Provided text:
Cyrus has many ideas he hopes to develop in Royal Docks
Cyrus has many ideas he hopes to develop in Royal Docks – image James Perrin

Without the goodwill and support of its loyal group of regulars, it’s likely Cafe Spice Namaste wouldn’t be coming to the Royal Docks or anywhere else, for that matter. 

It was hit especially hard by the pandemic because of its location in the City – losing almost all passing trade – and never having focused much on takeaways, so a group of three customers led a funding drive, raising nearly £50,000 to help with the move.

Cyrus said: “That felt really amazing – where else would you have customers willing to put money in and help you relocate and re-establish yourselves? 

“That money gave us a big stepping stone. Hospitality has been decimated and we were certainly not alone in many of the difficulties we faced, but we had other problems and issues as well. We weren’t able to benefit from local sales as the City was deserted.”

His other restaurants, based in Hilton hotels, including Mr Todiwala’s on the Isle Of Dogs and one near Heathrow, remain closed too, victims of business models upset by Covid-19. In the short-term, then, it’s up to Cafe Spice Namaste to be the lead in the charge for recovery.

Task to carry out:
List every place name mentioned in the text about Cafe Spice Namaste's move.

(Collected data entries)
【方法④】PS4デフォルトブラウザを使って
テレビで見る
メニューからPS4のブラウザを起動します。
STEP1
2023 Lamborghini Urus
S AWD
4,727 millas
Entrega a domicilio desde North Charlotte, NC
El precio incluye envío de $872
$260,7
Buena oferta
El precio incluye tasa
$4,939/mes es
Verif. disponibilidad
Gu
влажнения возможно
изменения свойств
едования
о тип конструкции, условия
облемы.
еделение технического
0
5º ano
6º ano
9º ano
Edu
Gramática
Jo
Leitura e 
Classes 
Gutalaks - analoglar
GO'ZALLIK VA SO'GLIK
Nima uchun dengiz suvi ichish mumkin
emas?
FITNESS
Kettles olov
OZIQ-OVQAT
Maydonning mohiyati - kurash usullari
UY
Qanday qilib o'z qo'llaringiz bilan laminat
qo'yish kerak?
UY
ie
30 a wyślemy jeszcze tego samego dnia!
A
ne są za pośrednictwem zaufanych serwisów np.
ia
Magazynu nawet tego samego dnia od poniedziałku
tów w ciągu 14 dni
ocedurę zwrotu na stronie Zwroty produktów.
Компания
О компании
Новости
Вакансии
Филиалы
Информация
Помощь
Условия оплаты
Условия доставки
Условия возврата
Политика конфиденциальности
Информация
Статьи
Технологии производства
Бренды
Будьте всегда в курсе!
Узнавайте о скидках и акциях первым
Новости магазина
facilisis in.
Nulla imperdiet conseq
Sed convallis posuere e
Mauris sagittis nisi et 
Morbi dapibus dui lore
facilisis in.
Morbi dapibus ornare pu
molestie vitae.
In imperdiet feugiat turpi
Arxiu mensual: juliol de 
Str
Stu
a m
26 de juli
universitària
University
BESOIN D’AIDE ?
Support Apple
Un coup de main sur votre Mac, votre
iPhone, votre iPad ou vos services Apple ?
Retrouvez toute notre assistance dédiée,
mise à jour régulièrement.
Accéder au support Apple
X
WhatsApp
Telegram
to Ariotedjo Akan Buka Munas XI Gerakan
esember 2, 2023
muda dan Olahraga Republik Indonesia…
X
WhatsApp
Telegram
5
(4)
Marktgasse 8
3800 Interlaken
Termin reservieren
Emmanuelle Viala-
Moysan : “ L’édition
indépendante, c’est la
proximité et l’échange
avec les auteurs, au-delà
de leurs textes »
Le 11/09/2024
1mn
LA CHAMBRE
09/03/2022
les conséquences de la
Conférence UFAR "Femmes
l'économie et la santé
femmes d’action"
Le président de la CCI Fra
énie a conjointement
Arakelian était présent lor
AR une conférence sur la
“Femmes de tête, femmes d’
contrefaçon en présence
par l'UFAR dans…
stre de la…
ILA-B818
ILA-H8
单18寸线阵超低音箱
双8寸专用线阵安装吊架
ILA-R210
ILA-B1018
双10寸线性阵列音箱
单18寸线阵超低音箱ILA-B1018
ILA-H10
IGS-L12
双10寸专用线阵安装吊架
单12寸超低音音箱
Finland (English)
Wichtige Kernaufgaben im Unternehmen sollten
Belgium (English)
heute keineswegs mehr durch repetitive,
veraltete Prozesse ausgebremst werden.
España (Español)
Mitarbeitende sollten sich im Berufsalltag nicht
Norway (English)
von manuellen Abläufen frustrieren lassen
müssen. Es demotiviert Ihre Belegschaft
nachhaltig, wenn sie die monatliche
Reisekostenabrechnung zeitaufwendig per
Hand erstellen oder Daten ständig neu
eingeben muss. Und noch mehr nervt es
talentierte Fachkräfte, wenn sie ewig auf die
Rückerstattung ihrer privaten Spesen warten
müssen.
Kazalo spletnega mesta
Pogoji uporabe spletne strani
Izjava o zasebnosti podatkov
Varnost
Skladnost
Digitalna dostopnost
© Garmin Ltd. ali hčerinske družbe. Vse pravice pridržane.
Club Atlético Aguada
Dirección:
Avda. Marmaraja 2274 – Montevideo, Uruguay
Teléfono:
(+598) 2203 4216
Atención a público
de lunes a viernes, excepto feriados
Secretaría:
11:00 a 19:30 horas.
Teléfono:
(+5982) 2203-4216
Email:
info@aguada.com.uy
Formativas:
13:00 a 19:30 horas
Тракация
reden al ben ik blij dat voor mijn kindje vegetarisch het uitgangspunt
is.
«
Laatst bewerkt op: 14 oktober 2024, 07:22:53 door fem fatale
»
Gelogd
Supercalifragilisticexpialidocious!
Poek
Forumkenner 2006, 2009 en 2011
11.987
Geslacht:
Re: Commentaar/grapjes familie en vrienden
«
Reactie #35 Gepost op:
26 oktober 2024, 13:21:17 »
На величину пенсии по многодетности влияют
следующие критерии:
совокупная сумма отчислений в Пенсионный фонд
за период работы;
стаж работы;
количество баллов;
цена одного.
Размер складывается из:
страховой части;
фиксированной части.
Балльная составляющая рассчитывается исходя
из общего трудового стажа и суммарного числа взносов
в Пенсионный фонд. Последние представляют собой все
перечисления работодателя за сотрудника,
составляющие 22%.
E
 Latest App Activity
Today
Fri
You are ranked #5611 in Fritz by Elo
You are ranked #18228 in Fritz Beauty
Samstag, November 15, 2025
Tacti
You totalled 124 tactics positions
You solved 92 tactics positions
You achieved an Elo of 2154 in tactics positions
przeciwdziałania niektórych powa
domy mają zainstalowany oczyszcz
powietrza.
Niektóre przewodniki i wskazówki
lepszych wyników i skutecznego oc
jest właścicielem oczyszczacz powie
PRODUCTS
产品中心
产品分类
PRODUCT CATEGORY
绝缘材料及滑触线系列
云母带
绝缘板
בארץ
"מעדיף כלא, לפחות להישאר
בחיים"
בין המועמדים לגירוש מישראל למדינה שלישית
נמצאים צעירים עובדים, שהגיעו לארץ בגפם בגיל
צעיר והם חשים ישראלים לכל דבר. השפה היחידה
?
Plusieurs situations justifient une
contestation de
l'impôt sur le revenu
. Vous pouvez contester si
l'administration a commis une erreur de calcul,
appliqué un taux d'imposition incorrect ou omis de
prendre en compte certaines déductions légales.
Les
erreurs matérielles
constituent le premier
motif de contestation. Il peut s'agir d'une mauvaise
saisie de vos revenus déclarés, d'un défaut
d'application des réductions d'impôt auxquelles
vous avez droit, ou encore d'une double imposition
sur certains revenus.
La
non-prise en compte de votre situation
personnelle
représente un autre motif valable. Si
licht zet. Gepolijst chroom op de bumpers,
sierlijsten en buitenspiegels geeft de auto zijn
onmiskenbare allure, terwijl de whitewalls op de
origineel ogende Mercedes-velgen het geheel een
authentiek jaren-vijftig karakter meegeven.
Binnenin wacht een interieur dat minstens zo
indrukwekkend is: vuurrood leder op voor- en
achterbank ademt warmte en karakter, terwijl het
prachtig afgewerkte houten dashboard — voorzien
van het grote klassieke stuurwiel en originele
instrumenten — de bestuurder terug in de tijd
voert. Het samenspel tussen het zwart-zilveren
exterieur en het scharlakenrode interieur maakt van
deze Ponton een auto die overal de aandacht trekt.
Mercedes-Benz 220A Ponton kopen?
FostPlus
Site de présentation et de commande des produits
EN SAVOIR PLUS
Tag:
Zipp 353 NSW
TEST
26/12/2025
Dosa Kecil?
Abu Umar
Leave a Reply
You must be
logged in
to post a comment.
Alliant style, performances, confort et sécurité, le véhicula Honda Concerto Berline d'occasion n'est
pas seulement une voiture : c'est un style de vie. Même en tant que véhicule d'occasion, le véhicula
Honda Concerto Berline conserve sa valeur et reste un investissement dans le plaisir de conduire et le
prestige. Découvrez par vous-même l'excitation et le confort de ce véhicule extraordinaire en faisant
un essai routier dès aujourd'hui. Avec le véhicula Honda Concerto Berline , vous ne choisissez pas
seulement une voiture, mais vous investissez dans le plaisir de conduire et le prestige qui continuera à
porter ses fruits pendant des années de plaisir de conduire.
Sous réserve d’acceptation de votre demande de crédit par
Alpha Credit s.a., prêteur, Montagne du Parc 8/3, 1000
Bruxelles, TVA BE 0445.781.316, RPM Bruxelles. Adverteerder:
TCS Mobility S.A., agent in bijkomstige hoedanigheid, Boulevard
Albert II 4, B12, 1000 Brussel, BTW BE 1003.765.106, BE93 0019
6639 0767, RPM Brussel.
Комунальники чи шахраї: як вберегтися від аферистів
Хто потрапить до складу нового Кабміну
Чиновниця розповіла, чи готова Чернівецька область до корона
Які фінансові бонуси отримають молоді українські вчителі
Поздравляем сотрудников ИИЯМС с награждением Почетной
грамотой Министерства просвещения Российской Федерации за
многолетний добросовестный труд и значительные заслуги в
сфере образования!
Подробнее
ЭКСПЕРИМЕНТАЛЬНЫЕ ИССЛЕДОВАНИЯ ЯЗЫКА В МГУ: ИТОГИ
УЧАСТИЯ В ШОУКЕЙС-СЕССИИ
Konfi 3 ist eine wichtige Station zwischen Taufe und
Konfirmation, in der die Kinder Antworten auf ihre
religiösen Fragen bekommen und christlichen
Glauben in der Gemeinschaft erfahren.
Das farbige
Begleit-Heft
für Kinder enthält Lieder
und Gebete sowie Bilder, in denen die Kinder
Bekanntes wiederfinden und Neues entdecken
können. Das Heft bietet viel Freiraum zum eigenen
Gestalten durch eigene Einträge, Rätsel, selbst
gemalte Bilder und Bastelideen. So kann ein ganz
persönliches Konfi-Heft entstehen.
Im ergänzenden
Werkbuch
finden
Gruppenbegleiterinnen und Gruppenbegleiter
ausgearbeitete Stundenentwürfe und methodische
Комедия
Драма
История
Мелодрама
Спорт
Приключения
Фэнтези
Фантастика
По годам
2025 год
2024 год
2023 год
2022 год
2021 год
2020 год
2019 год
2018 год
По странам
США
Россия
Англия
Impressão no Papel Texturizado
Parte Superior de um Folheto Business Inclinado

Solution to this problem:
Royal Docks, the City, Isle Of Dogs, Heathrow